Si tratta di un argomento che mi sta a cuore perché la combinazione vuole che l’otto febbraio sia pure il compleanno di mia figlia, quindi sono stato coinvolto in prima persona e, in quanto genitore di minorenne, ho deciso di andare fino in fondo. Ieri sera, poco prima di cena, mia figlia ha condiviso il proprio rammarico per il giorno del suo compleanno che è passato così in fretta. Ci sono stati i baci e le parole affettuose di mamma e papà a colazione, che però ricordiamo che a dodici anni non è che siano più così importanti e anzi, non mi stupisco del fatto che ci si possa vergognare anche un po’. C’è stato il telo bianco con le scritte delle amiche con cui ogni mattina si accompagnano reciprocamente a scuola, tutte residenti qui nei pressi e conoscenti da lungo tempo. Poi qualche festeggiamento in classe tra una lezione e l’altra e, suonata la campanella e acceso lo smartcoso, il bombardamento di messaggi su Whatsapp e Instagram dei contatti social. Ne abbiamo letto insieme qualcuno, e ogni volta mi stupisco di come oggi i ragazzi siano sproporzionati nella manifestazione dei sentimenti: è tutto un ti amo tra amici e amiche tanto che mi chiedo il giorno in cui si innamoreranno veramente quale potrà essere il lessico tecnico, quali costrutti si inventeranno per comunicare i propri affetti. Poi c’è stato il pomeriggio con l’amica del cuore del momento e i pasticcini, un’altra proliferazione di auguri dal vivo all’allenamento con la squadra di pallavolo, quindi i parenti e gli amici di famiglia, persino i numerosi contatti Facebook del papà e i colleghi di mamma che si sono premurati di farle riportare un loro saluto. Pur non essendoci stata una vera e propria festa con torta e candeline – a dodici anni mica si fa più – ha aperto pure dei regali, anche se non è più una bambina scartare pacchi dedicati a sé è sempre un bella terapia di autostima.

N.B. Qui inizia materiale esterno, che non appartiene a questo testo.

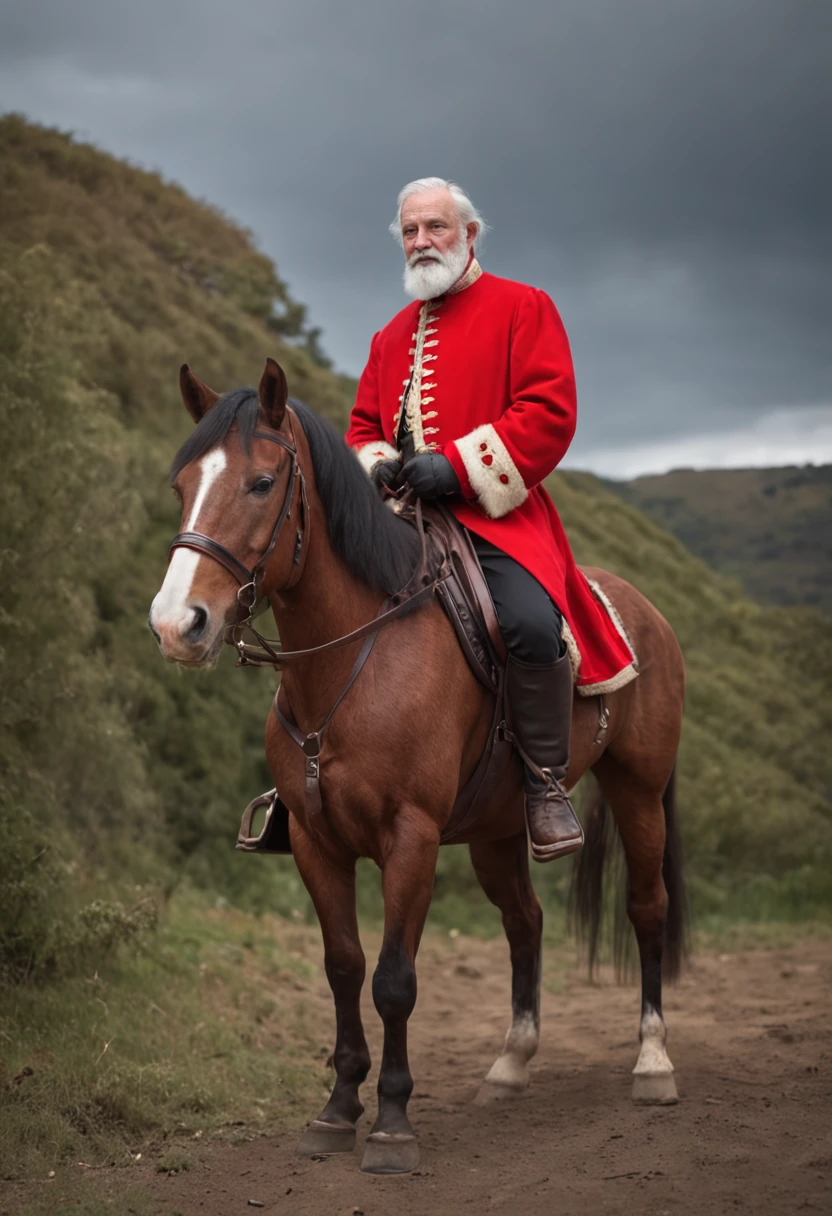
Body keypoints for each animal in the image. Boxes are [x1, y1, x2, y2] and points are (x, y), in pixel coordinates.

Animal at [149, 362, 690, 1177]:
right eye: (184, 484)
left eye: (262, 482)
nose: (176, 624)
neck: (353, 652)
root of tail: (642, 609)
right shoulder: (314, 841)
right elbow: (344, 966)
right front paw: (339, 1107)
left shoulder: (413, 838)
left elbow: (394, 978)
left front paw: (393, 1123)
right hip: (500, 826)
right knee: (524, 922)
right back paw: (511, 1064)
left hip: (640, 791)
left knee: (646, 908)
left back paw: (653, 1061)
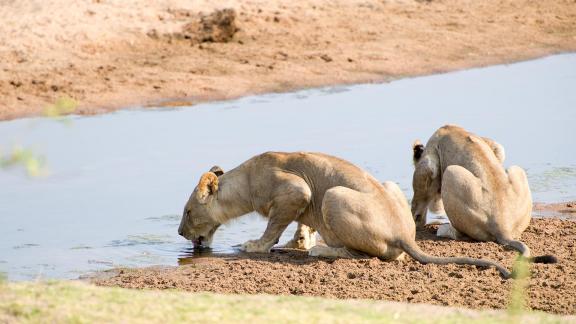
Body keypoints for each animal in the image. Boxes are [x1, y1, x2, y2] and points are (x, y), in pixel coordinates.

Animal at [178, 151, 510, 278]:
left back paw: (324, 250)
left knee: (363, 254)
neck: (245, 181)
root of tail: (403, 234)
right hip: (387, 186)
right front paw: (299, 241)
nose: (180, 233)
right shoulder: (300, 201)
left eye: (188, 211)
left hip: (333, 195)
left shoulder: (295, 190)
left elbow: (273, 228)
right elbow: (301, 227)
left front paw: (254, 246)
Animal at [412, 124, 556, 264]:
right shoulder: (495, 146)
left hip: (451, 173)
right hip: (517, 170)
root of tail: (502, 226)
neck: (451, 128)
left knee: (459, 234)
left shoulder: (430, 157)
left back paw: (441, 230)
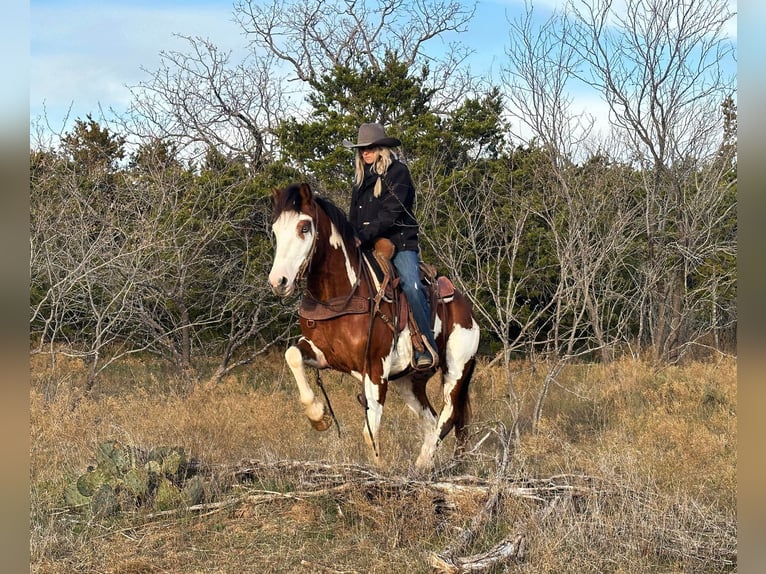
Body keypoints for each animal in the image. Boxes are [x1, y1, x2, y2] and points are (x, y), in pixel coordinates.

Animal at [270, 182, 480, 470]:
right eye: (275, 230)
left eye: (304, 227)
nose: (278, 281)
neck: (342, 296)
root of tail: (466, 308)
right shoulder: (322, 354)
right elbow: (292, 355)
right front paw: (318, 416)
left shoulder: (375, 368)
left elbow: (370, 431)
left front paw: (379, 470)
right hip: (410, 381)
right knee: (430, 420)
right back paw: (419, 467)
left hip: (456, 370)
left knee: (446, 418)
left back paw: (423, 466)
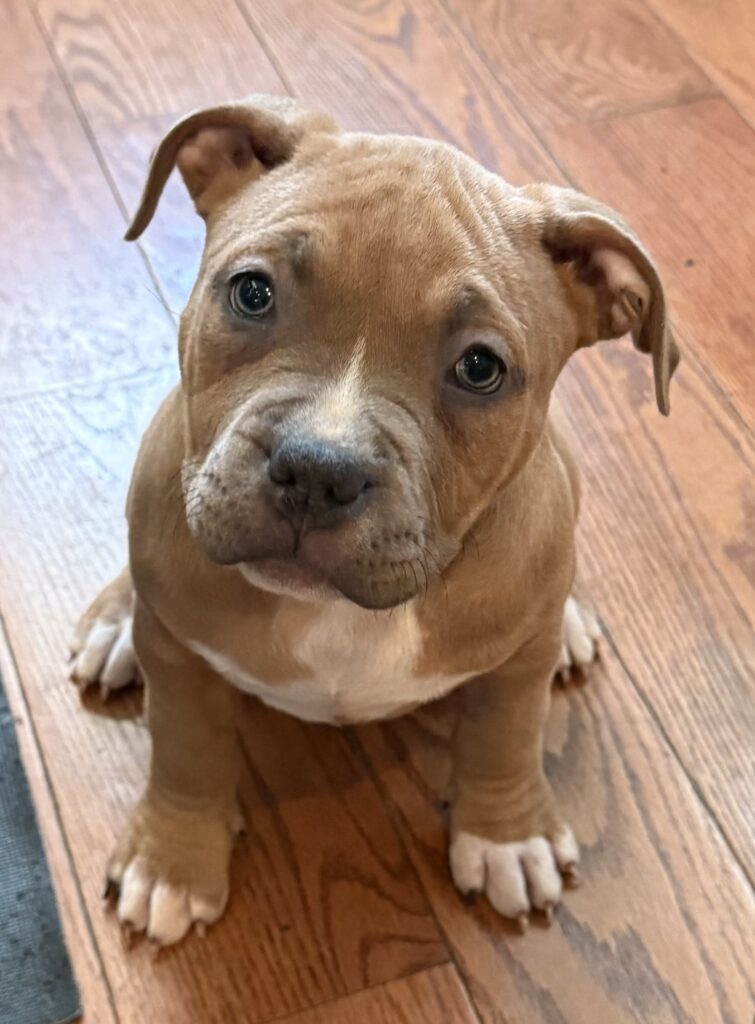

A fine giornata ho fatto un rapido calcolo e ho verificato che malgrado questa sfilza di cose successe in effetti sembrava tutto essere finito troppo in fretta. Dati alla mano, alla fine siamo però riusciti a fare chiarezza. Avevo consumato una quantità fuori misura di ore prese a credito in occasione di un altro otto di febbraio, proprio quando mia figlia sembrava non volerne sapere di nascere. Se anche voi ricordate di un giorno di almeno trentasei ore di cui almeno una dozzina trascorse intorno alle quattro del pomeriggio ecco, è successo l’otto febbraio del duemilaquattro e questa è la spiegazione se ieri finalmente sono andato in pari come si fa con le ferie. Mi spiace se dodici anni fa vi ho impegnato in una giornata che sembrava non finisse mai, ma vi giuro che io, preso com’ero con la voglia di diventare papà in un reparto di maternità di un ospedale nei pressi di Milano, di aver consumato tutto questo tempo extra in un solo giorno non me ne sono nemmeno accorto.